SpaceX has elevated the valuation it is presenting to prospective investors for an initial public offering to a level above $2 trillion, according to people familiar with the discussions. The figure is being floated as a target in ongoing investor outreach, though internal deliberations continue and the details of any final offering remain subject to change.
The company, headquartered in Starbase, Texas, recently submitted confidential paperwork to the U.S. Securities and Exchange Commission as part of the IPO process. Those filings signal an intent to pursue a public listing and the company is targeting a market debut later this year.
Separately, the firm completed a corporate integration with an artificial intelligence startup, a deal that placed a $1 trillion value on the rocket company and assigned a $250 billion valuation to the developer of the Grok chatbot. That merger preceded the current IPO planning and valuation discussions.
Representatives of the company did not immediately answer a request for comment on the reported valuation target and the status of the listing plans. Company officials and advisers are said to be in active conversations with potential investors as they refine the structure and timing of the offering.
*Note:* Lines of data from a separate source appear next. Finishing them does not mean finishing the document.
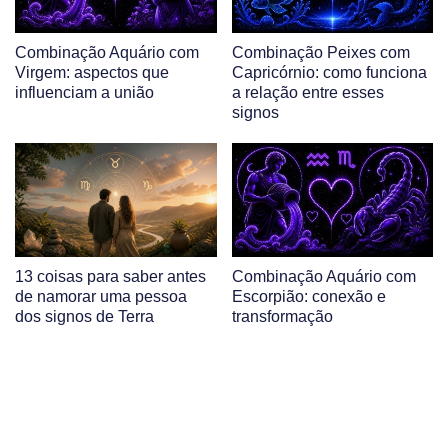
Combinação Aquário com
Combinação Peixes com
Virgem: aspectos que
Capricórnio: como funciona
influenciam a união
a relação entre esses
signos
13 coisas para saber antes
Combinação Aquário com
de namorar uma pessoa
Escorpião: conexão e
dos signos de Terra
transformação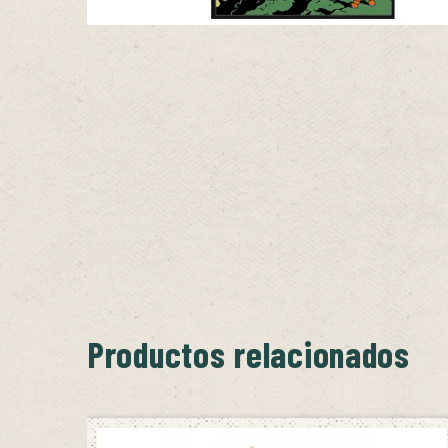
Productos relacionados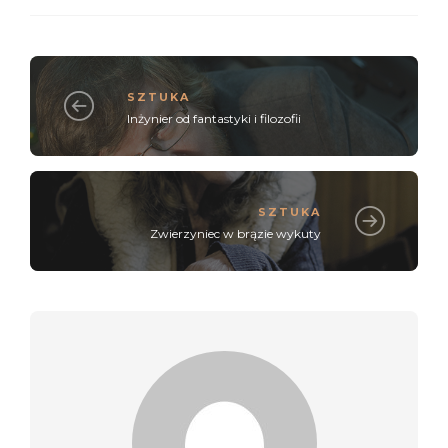
SZTUKA
Inżynier od fantastyki i filozofii
SZTUKA
Zwierzyniec w brązie wykuty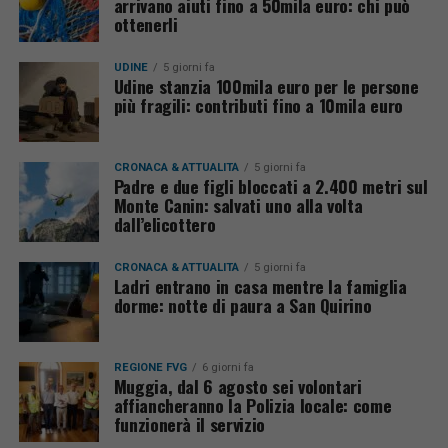
arrivano aiuti fino a 50mila euro: chi può
ottenerli
UDINE
5 giorni fa
Udine stanzia 100mila euro per le persone
più fragili: contributi fino a 10mila euro
CRONACA & ATTUALITÀ
5 giorni fa
Padre e due figli bloccati a 2.400 metri sul
Monte Canin: salvati uno alla volta
dall’elicottero
CRONACA & ATTUALITÀ
5 giorni fa
Ladri entrano in casa mentre la famiglia
dorme: notte di paura a San Quirino
REGIONE FVG
6 giorni fa
Muggia, dal 6 agosto sei volontari
affiancheranno la Polizia locale: come
funzionerà il servizio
While the valuation figure now being promoted to investors would position the offering among the largest public listings should it hold, sources emphasize that deliberations are ongoing and that the terms could evolve before any final filing that would outline the size, timing and other specifics of the IPO.
For the moment, the available public information is limited to the confidential filing with the SEC, the reported valuation target above $2 trillion being shown to investors, the planned timing for a market launch later this year, and the recent corporate combination with an AI startup that produced the previously reported valuations of $1 trillion for the rocket company and $250 billion for the AI developer.